In Orlando, the father of U.S. Marine hero Sgt. Ken Conde, Jr. met us at a Barnes & Noble. In 2004, our Fox News team was embedded with Sgt. Conde’s unit when he was wounded in Ramadi, Iraq. A little over two months after he told our audience that he refused medical evacuation because “that’s what Marine sergeants are supposed to do,” he was killed leading another patrol through the deadly city.

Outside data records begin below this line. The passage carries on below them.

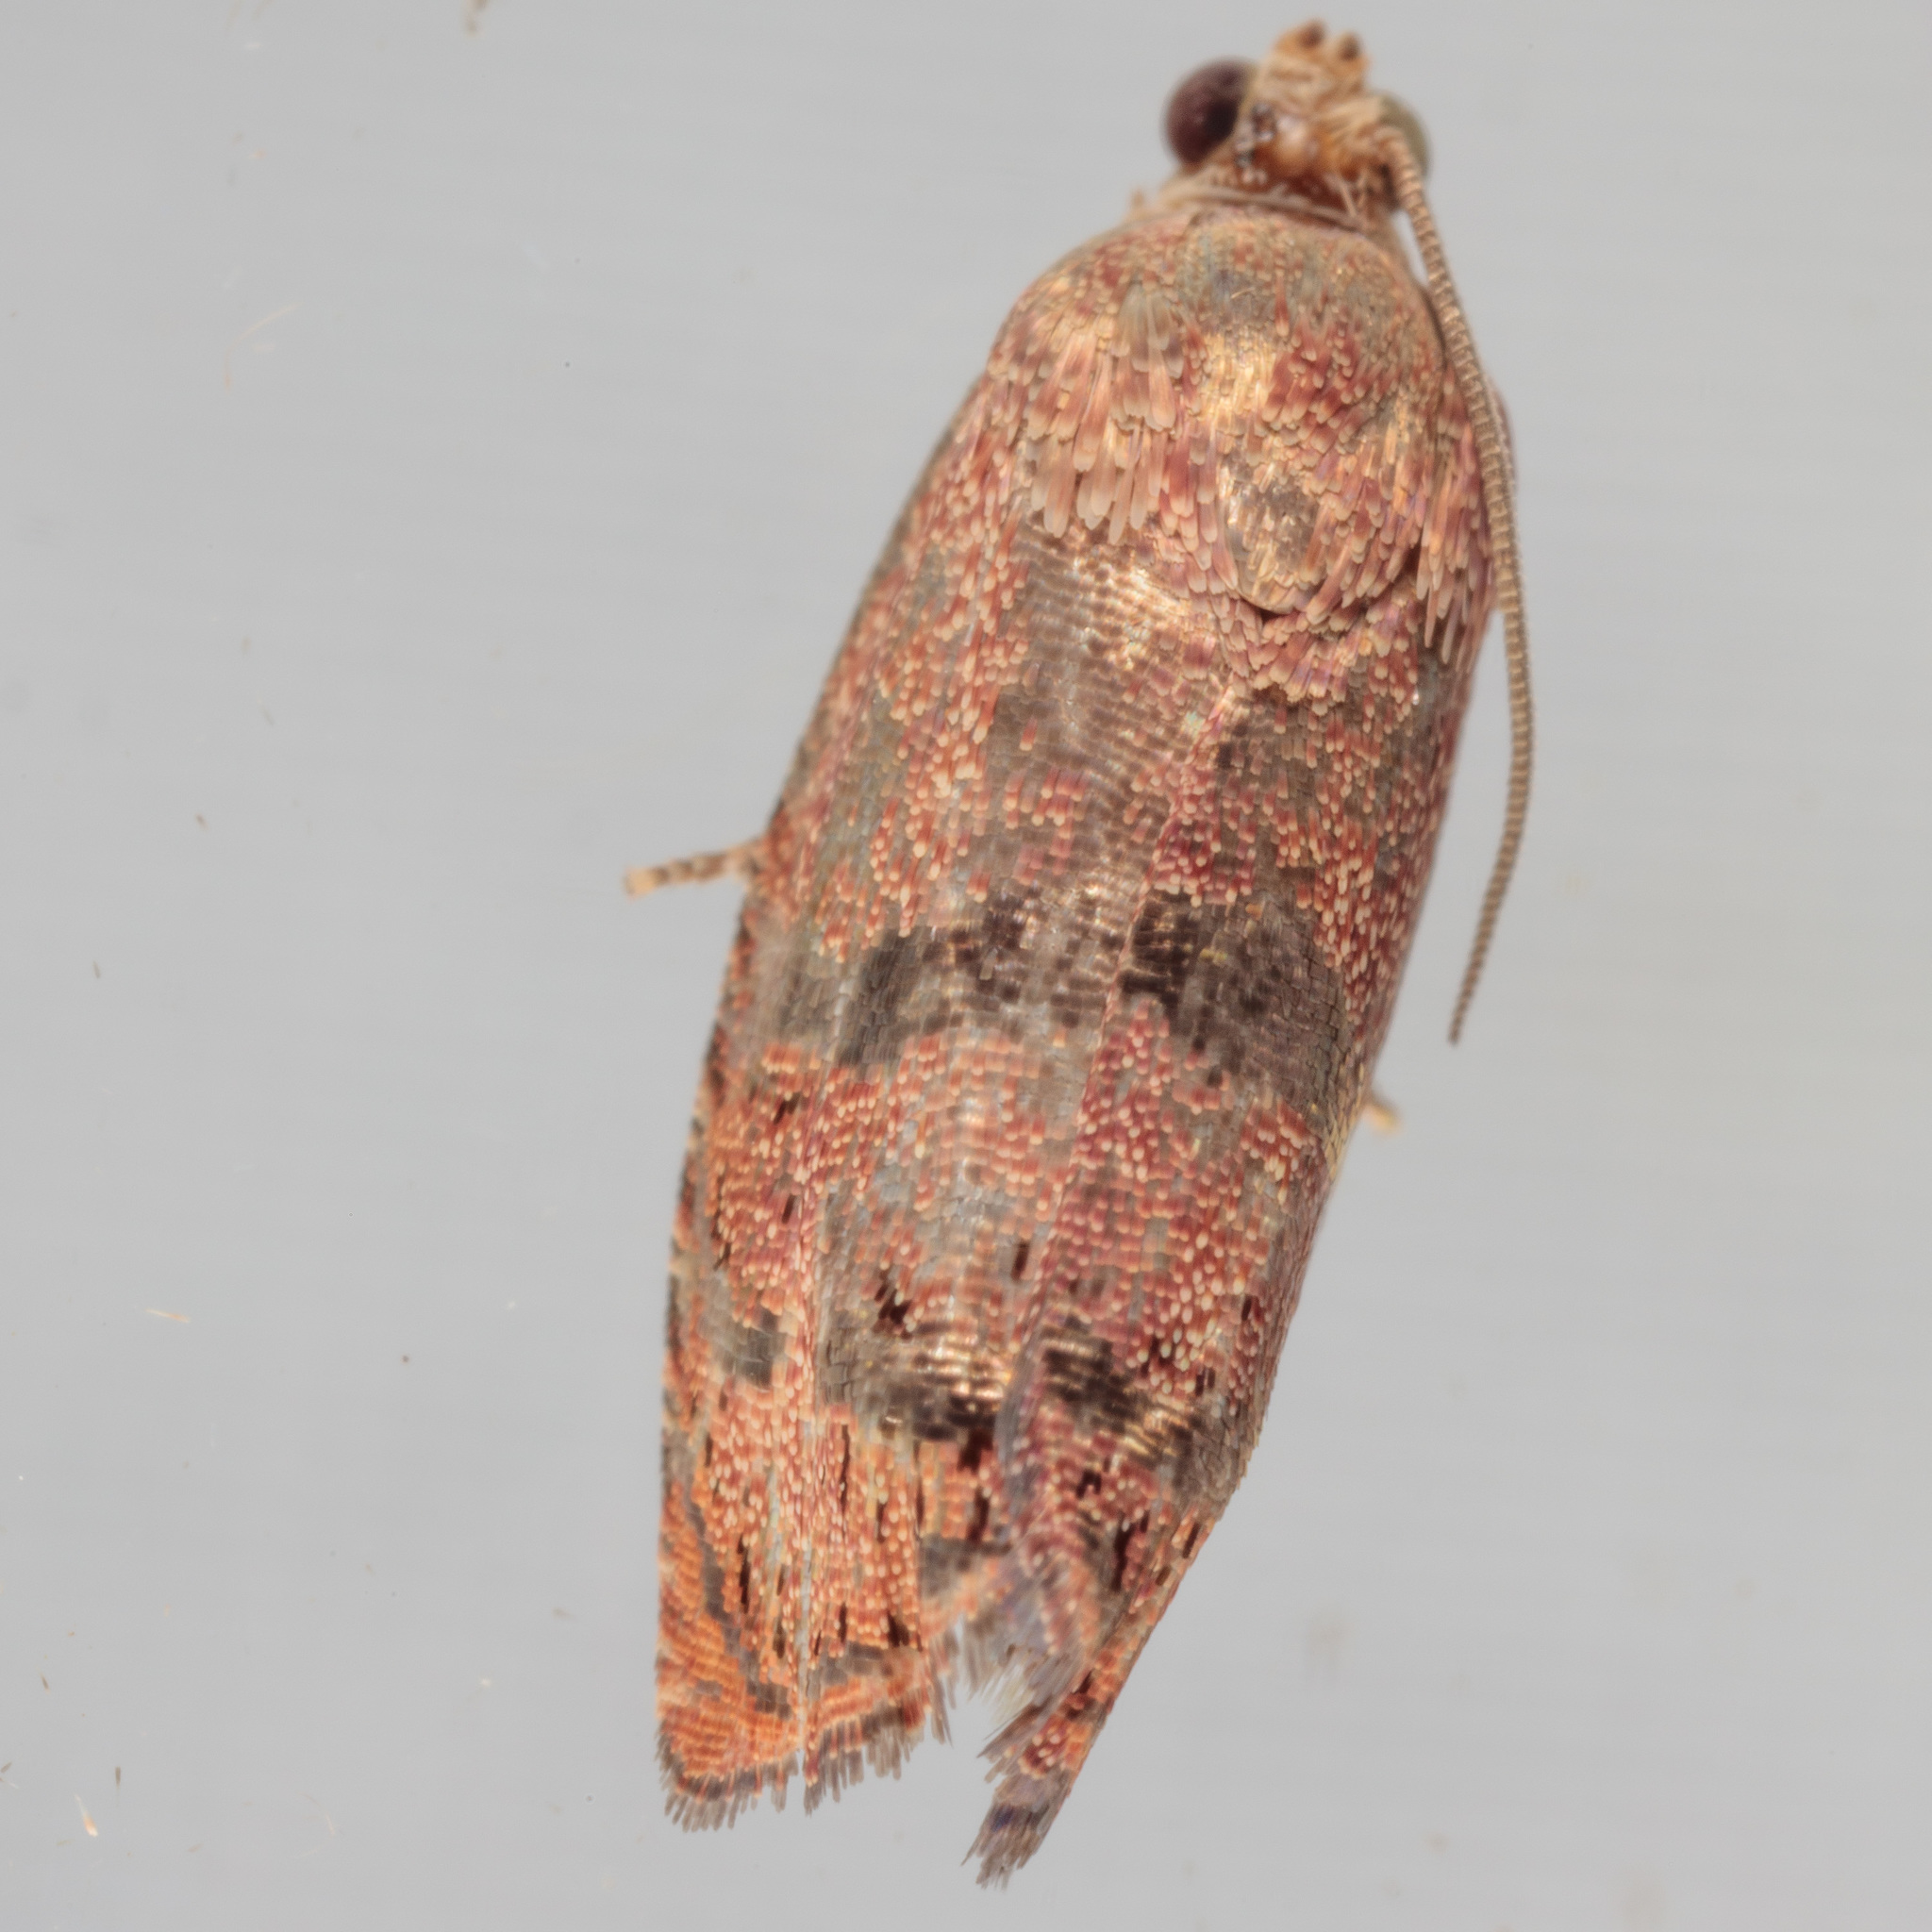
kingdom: Animalia
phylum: Arthropoda
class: Insecta
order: Lepidoptera
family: Tortricidae
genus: Cydia
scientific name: Cydia latiferreana
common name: Filbertworm moth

In Panama City, a DEA special agent, with whom I spent some very exciting days in Afghanistan, came to a bookstore with his wife and two young daughters. I told them, “Your daddy is a hero.” The youngest girl smiled, snuggled up against him and said, “Yes. And he’s going to be home for Christmas.”
Reviewers constantly ask where I get the inspiration for books like “Heroes Proved.” It’s easy when you keep company with real heroes like these.